Starting up the game was a rather pleasant experience. I got to choose a profile avatar from a selection of cute animals (I picked the duck) while some quaint ‘American ranch like’ music played in the background. You’re then offered the opportunity to go through the tutorial. Knowing simulator games can be rather confusing I thought it would be a good idea. Fast forward almost an hour later when I finally managed to go through the tedious slog of ploughing, grubbing, fertilising and seeding my first field, just for canola, I was ready to give up.
Controls aren’t very intuitive, such as square being the jump button, but this is rectified by controls of your current vehicle being in the top left of the screen. Unsurprisingly the options menu was very bare. The only gameplay changes you can make are; the difficulty (easy, normal, hard); how long an in-game day runs – which ranges from 10 minutes to 24 hours; and some HUD personalisation which can’t save you from it being a cluttered mess. Graphics are particularly ‘budget’ looking, with finer details probably not being on the forefront of the developers to do list.
Performance issues include long loading times (somewhere between 20 and 40 seconds depending on the area), poor field of view with regular pop-ins and frame rate drops, even when doing something as crucial to the gameplay as ploughing.

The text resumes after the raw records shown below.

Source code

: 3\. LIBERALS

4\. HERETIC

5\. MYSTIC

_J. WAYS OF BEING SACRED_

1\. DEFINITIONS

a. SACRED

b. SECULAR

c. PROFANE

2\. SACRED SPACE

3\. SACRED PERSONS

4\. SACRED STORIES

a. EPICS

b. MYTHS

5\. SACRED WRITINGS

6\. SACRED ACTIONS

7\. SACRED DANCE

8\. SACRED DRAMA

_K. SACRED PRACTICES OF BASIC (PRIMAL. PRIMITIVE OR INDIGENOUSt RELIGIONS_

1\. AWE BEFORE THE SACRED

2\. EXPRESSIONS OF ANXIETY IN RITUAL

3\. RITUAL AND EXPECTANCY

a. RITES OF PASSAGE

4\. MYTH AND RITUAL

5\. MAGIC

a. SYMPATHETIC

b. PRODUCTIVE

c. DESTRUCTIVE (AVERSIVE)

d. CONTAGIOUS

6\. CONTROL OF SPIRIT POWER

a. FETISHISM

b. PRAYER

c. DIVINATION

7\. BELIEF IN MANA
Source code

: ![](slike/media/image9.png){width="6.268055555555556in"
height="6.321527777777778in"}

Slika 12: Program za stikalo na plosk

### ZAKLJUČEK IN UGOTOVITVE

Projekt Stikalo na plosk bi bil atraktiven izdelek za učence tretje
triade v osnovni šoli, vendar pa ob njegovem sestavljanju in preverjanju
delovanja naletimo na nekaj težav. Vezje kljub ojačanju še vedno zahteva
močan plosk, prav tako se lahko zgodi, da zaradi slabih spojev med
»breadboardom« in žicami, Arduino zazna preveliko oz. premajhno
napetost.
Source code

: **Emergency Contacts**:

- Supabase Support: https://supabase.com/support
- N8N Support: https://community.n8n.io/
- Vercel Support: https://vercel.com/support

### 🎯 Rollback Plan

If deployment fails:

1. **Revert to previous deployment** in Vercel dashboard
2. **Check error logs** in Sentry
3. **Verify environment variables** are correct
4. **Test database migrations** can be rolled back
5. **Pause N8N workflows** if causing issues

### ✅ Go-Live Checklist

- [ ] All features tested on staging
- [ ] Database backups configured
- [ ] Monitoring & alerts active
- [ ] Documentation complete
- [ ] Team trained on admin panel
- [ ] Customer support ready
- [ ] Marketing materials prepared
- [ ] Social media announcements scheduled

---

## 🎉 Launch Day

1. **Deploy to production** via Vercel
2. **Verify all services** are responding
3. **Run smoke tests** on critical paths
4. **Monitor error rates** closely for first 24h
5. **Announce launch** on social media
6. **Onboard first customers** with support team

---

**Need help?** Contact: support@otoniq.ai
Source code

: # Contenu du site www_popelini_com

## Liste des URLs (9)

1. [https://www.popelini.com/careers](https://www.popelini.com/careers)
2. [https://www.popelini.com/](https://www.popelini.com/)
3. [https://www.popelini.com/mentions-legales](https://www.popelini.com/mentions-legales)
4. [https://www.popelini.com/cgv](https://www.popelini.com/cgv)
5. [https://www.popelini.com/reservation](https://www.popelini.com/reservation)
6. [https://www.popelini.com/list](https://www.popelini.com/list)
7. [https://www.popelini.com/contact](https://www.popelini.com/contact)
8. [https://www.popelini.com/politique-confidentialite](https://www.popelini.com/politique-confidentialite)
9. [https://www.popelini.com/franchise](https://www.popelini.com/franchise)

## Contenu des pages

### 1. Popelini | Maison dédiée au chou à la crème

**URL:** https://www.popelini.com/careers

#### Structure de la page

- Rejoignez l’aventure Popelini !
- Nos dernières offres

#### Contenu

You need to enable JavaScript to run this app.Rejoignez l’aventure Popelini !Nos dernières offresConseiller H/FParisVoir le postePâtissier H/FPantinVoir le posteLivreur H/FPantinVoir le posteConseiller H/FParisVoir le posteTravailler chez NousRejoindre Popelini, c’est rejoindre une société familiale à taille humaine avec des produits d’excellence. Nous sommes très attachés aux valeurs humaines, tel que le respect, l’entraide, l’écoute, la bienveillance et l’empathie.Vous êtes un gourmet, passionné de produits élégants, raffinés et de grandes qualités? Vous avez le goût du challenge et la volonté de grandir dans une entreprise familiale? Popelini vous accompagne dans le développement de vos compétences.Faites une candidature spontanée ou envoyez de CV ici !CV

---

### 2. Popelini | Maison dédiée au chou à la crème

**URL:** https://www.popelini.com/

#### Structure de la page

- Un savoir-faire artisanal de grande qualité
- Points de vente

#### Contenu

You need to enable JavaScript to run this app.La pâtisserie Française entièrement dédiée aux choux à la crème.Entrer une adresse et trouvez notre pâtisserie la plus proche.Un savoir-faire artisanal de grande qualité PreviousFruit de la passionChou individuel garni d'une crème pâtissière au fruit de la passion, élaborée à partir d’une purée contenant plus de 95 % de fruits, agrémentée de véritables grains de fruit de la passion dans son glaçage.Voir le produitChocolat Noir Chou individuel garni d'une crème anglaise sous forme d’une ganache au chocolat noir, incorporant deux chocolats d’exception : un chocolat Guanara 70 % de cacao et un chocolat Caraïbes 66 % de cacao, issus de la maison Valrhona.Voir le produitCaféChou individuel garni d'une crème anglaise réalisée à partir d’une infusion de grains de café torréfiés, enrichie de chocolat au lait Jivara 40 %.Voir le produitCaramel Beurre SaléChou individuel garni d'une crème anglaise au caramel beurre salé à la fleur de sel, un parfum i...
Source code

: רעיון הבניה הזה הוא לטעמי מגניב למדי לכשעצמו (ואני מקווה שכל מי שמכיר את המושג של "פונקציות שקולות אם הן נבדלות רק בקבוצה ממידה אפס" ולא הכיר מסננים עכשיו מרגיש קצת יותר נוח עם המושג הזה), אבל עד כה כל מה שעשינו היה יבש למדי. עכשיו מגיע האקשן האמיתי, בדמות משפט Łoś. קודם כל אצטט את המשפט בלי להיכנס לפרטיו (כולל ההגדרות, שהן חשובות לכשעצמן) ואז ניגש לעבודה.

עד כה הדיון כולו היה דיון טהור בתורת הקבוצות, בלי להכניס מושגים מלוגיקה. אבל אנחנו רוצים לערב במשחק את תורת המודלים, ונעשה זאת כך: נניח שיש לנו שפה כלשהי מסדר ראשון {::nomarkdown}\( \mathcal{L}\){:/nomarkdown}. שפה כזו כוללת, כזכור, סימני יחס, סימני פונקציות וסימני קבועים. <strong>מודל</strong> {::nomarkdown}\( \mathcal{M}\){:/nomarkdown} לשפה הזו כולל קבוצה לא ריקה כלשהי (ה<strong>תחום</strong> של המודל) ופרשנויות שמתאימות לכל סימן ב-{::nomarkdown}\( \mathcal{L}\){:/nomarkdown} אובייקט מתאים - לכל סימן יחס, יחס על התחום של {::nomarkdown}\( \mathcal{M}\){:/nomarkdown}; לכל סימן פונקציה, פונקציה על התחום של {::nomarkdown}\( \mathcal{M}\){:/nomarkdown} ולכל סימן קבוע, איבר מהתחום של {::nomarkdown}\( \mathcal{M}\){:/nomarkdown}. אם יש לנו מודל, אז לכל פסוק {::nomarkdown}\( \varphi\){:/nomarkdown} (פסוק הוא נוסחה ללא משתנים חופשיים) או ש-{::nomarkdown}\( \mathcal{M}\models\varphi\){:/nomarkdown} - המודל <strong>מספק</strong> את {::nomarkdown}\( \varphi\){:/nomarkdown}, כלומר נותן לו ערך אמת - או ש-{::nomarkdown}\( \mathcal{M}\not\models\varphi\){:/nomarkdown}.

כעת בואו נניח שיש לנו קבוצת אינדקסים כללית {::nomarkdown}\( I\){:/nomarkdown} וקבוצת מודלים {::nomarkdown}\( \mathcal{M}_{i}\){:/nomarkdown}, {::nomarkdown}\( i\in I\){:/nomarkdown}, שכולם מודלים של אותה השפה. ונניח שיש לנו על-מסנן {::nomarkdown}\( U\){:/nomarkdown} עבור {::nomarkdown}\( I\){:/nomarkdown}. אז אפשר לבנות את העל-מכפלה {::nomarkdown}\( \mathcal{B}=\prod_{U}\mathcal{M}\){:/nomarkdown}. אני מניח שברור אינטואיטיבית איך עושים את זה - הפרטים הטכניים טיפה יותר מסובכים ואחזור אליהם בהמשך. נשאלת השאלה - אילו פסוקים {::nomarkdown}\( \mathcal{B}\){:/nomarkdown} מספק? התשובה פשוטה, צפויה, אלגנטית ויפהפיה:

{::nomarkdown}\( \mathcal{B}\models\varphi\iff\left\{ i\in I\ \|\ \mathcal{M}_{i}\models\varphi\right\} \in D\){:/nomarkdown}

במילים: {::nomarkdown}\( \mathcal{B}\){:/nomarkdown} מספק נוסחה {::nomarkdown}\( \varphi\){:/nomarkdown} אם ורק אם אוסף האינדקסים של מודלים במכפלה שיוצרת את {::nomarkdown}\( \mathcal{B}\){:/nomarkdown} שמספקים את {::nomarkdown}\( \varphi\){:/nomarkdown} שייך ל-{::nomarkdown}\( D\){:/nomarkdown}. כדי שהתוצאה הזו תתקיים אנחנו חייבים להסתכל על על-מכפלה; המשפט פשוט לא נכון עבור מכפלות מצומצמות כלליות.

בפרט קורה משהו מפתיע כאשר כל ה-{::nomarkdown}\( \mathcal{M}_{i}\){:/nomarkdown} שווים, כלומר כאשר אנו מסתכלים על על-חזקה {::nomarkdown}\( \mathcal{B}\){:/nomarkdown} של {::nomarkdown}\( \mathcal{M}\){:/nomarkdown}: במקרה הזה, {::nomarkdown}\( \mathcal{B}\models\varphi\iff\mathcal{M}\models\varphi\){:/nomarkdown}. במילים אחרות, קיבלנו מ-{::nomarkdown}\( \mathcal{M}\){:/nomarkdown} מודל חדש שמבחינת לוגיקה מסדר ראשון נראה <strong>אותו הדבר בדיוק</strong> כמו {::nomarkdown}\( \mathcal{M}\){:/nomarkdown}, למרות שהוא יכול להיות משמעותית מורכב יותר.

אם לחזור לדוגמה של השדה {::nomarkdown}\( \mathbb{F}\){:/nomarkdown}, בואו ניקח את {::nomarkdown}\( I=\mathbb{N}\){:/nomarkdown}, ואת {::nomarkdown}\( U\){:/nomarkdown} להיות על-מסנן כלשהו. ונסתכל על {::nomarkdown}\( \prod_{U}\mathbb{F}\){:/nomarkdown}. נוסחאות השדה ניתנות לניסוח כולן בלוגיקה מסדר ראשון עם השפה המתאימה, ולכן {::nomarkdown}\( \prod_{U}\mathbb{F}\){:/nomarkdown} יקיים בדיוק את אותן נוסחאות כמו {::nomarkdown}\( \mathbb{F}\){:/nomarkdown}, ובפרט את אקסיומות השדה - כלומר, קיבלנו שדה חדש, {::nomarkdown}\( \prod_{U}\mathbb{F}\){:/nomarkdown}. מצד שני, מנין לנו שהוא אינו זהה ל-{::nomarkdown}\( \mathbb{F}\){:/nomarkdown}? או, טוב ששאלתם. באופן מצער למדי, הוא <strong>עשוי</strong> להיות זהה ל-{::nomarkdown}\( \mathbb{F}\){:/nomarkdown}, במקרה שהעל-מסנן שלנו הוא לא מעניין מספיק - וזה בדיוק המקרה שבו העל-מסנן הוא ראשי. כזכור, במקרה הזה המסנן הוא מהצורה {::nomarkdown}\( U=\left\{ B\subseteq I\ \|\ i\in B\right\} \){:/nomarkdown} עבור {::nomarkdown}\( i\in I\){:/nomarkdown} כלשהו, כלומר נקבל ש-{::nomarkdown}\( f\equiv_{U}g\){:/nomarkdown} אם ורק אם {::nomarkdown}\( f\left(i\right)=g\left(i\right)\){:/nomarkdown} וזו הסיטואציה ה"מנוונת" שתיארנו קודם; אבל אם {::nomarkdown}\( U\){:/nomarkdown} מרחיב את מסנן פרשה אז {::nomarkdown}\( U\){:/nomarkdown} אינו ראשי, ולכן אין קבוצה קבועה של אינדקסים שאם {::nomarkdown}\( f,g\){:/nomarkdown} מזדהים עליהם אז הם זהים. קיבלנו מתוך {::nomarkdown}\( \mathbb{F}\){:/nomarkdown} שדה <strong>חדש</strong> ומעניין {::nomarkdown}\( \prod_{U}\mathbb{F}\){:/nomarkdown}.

First person perspective has a particularly odd feeling to it, almost like your character is very small or has eyes on his chest. Building sizes are off too, the townspeople all probably have neck problems judging by how small the door frames are.
There are four areas in the game: east farm, west farm, farm and town. All are bland and empty feeling. Even though there are cars driving around and people walking about there is a sensation of isolation. You have a dog on your farm that follows you around barking but you can’t interact with it and can actually walk straight through it. I ended up meandering around the town trying to get a response from locals but all I could manage was to get cars to beep at me after blocking up roads with my truck.
I was surprised by the inclusion of player levels. You start off at 0 with 1000 experience required for your first level up. I achieved this about 2 hours into the game after completing the tutorial and ploughing a couple more fields. This results in gaining a skill point which can be used on rather boring upgrades like discounts at shops and being able to wake up a little bit earlier. Your farm can also be upgraded which requires money, this is for simple things like bigger grain silos.
This brings me to the biggest issue with the game, a lack of purpose. Yes a lot of successful games are based on making money to spend to make more money, but when the main gameplay is tedious and repetitive, why would you want to reinvest your canola money on growing more plants. You start off with $200,000 and the only real goal seems to be purchasing all 29 of the fields available.
A listed feature for American Dream is the ability to grow pumpkins, but this is literally no different to growing anything else, only the look of the crops change. The setting of a ranch in the mid-west is an interesting one but the terrible graphics and heartless town don’t lead to any immersion – even the grass sways in a strangely uniform way.
Some fun can be found in trying out the different tractors and trucks, buying animals and growing the limited variety of crops. But in the end tedious and repetitive gameplay coupled with poor graphics, overall performance issues and a heartless world lead to an abysmal entry into an already dire game franchise. Fans of simulation games looking to try their hand at farming are better off sticking to the more enjoyable but average Farming Simulator series. While anyone new to simulation games in general are better off avoiding farms all together, for now at least.